-- Action item --
Report all lines of the data below that hold the word "changes".

Data records
Segment Open

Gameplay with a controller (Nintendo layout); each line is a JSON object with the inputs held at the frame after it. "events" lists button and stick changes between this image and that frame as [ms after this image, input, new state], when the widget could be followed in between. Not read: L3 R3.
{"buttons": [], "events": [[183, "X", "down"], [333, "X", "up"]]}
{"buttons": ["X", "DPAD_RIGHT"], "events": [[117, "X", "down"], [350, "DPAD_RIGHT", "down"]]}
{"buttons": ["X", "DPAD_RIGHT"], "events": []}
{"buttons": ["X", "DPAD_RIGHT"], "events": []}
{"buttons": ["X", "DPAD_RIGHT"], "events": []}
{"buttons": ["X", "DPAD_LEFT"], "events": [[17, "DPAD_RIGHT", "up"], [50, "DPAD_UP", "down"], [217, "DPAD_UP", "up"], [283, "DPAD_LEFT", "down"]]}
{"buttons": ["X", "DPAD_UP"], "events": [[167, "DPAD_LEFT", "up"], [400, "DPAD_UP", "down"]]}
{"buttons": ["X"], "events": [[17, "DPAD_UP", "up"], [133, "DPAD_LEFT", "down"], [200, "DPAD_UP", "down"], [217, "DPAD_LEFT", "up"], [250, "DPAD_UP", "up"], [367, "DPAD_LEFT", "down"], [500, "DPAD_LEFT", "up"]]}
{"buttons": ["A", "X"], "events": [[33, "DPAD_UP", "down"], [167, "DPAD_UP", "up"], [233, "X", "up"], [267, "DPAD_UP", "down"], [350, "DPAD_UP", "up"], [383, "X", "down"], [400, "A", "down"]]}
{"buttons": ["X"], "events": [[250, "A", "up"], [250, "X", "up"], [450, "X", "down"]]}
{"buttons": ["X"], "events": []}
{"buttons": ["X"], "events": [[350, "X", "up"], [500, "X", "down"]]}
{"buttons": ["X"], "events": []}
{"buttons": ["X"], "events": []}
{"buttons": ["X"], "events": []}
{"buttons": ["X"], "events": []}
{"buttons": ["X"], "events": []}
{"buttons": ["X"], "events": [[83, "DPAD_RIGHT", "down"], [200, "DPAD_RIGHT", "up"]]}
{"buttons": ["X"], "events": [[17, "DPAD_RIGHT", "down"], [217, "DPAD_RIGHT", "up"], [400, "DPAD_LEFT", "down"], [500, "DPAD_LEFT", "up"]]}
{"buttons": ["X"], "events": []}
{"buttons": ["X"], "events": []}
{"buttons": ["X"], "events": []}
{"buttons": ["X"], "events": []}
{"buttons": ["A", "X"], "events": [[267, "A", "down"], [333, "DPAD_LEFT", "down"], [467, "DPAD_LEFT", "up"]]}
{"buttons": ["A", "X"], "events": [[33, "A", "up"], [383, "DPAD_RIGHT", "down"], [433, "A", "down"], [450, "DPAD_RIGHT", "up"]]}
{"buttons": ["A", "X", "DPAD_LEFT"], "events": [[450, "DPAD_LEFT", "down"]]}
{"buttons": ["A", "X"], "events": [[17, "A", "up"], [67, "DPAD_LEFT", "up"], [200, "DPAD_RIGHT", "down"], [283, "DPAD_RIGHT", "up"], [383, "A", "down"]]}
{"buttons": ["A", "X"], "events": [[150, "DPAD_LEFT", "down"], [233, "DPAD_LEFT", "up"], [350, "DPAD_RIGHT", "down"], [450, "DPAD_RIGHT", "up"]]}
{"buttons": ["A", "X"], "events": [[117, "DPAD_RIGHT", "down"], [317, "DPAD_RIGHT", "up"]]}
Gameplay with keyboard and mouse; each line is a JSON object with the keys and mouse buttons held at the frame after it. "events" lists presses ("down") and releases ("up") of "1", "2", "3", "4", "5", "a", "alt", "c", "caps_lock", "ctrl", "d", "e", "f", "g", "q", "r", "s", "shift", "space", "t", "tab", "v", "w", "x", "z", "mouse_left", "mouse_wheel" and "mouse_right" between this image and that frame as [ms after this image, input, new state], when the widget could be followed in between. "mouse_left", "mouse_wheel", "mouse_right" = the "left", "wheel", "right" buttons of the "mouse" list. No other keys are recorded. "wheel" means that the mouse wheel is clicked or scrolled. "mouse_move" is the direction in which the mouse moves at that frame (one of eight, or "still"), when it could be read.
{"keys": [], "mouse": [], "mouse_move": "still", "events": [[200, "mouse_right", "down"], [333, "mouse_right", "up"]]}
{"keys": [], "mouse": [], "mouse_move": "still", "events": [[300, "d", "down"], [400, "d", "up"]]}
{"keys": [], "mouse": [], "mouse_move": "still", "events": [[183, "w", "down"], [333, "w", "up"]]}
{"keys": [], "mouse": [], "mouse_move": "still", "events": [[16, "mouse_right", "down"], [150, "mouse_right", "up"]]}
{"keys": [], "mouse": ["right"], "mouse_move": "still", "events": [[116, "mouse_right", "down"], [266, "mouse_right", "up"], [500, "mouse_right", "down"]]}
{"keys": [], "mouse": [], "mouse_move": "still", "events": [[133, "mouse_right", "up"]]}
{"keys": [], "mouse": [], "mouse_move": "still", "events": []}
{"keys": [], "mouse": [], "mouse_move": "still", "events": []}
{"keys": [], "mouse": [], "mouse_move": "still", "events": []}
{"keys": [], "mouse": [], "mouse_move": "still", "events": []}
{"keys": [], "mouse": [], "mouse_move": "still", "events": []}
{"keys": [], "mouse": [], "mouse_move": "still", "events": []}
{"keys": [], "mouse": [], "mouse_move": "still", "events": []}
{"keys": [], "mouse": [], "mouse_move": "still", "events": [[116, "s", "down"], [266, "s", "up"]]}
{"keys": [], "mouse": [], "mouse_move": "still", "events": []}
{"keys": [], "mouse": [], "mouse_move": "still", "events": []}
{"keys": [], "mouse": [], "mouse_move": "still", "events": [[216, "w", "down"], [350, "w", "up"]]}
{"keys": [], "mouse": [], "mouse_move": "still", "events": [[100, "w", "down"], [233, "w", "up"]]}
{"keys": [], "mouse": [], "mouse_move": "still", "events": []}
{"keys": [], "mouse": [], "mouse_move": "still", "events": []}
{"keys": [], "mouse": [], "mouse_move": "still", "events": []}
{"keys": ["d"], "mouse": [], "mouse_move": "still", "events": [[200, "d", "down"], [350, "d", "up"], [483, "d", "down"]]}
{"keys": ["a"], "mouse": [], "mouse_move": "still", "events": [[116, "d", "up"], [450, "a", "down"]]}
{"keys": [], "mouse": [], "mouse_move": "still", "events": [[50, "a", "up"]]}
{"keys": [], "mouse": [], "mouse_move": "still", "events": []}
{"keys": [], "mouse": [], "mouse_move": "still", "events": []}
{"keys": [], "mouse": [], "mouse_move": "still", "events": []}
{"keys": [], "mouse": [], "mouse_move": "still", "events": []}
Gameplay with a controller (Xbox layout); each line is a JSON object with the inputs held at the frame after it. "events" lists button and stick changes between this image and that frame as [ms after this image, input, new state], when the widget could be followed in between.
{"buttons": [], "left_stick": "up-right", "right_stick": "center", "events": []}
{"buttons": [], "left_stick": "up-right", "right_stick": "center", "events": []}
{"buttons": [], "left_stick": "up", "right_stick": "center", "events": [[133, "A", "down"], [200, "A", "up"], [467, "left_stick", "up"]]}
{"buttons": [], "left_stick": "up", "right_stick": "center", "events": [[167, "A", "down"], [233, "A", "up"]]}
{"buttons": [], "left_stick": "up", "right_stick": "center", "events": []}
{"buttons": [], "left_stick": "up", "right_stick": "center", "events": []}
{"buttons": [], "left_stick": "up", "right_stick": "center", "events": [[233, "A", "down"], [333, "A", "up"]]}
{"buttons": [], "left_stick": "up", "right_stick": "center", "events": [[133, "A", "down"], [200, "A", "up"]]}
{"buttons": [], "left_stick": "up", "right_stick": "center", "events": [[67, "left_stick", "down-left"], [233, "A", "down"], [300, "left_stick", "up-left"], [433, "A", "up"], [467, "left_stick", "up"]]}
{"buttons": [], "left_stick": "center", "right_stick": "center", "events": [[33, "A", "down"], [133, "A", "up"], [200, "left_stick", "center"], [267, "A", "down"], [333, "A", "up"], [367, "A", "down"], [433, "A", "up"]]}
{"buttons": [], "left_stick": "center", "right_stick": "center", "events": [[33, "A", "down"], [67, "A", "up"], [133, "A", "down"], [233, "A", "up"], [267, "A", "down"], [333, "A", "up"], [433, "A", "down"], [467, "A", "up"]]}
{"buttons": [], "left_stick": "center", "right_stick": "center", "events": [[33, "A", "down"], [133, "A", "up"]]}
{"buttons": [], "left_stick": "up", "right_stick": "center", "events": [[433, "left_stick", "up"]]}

Segment Closed

-- Answer box --
Gameplay with a controller (Nintendo layout); each line is a JSON object with the inputs held at the frame after it. "events" lists button and stick changes between this image and that frame as [ms after this image, input, new state], when the widget could be followed in between. Not read: L3 R3.
Gameplay with a controller (Xbox layout); each line is a JSON object with the inputs held at the frame after it. "events" lists button and stick changes between this image and that frame as [ms after this image, input, new state], when the widget could be followed in between.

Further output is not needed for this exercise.